The diagram David Shaw has for the future of Stanford football is on a simple sheet of paper resting on the coach’s desk.
The itinerary for this week: Wednesday at Palo Alto High School. Thursday in Ohio. Friday in New Jersey and Saturday at the Virginia state championship game. On Tuesday, assistants hit Northern California, Southern California, Houston, Louisiana and Ohio. Three of those coaches traveled to different places Wednesday.
“We actually see less people than everybody else,” Shaw said. “We just have to go to more places.”
As improbable as it once seemed, Shaw is finding ways to sustain success at a place better known for producing future world leaders and venture capitalists than Heisman Trophy finalists and NFL draft picks.
After last Friday’s 27-24 victory over UCLA in the Pac-12 championship game sealed Stanford’s first Rose Bowl berth since the 1999 season, there was no time to rest either. Shaw and his staff have something to sell recruits that even some of college football’s most storied programs can only imagine: three straight BCS bowls.
Only Oregon and Wisconsin, whom the eighth-ranked Cardinal (11-2) will face in Pasadena on Jan. 1, can match that active streak. Stanford also is the only school to be ranked in the Top 10 of The Associated Press poll and U.S. News & World Report’s academic rankings the past three years, something Shaw and his coaches have used to separate themselves on the recruiting trail.

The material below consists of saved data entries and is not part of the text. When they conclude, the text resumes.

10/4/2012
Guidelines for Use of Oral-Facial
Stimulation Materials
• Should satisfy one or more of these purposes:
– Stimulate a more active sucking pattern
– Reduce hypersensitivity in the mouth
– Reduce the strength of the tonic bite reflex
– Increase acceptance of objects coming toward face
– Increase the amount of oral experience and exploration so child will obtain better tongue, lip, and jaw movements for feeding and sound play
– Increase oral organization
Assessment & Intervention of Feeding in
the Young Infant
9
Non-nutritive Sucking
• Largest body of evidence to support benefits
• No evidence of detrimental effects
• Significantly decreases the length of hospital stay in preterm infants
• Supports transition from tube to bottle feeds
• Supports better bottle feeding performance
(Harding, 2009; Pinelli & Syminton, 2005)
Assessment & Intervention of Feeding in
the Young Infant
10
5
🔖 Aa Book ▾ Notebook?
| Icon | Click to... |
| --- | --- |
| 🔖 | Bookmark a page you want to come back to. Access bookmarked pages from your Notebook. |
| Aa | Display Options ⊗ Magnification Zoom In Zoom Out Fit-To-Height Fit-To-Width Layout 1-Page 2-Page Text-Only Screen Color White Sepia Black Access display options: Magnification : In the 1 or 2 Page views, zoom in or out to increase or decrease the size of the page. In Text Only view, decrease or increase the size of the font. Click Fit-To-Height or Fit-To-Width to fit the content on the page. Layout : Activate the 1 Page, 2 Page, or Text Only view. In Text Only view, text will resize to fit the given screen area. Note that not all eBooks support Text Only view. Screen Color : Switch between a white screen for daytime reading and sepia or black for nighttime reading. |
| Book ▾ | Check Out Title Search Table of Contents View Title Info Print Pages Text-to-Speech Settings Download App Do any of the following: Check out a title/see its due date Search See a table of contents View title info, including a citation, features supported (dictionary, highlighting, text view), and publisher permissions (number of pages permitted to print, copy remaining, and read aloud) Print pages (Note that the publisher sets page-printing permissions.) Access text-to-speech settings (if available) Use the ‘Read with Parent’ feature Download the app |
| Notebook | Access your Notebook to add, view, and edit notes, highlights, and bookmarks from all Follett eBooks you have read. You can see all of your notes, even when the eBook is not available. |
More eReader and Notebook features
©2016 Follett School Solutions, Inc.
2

“Are we becoming a football powerhouse? They still don’t want to call us a football powerhouse,” said Shaw, who has won Pac-12 Coach of the Year in each of his first two seasons. “But how many teams have gone to three BCS bowls, how many teams have lost five games in three years?”
If this year proved anything, it’s that Stanford’s success no longer seems to be a passing thing.
The Cardinal weathered the loss of Heisman Trophy runner-up Toby Gerhart after the 2009 season. Jim Harbaugh accepted the 49ers job after the 2010 season. And Andrew Luck left to become the No. 1 overall pick of the Indianapolis Colts after the 2011 season.
Stanford has still won at least 11 games each of the past three years. The program had won 10 games only three times before (1992, 1940 and 1926), and yet Shaw is still fighting the perception that the prestigious academics university is miscast among college football heavyweights.
“I guarantee it’s not done. I guarantee,” Shaw said. “I told the guys before, ‘This needs to be done over a long period of time before we even think about changing the national conscience.’ That’s just the fact. There is no mountain top. We haven’t reached a mountain top and said, ‘OK. Now everybody’s going to get it.’ It’s not going to happen. Not yet.”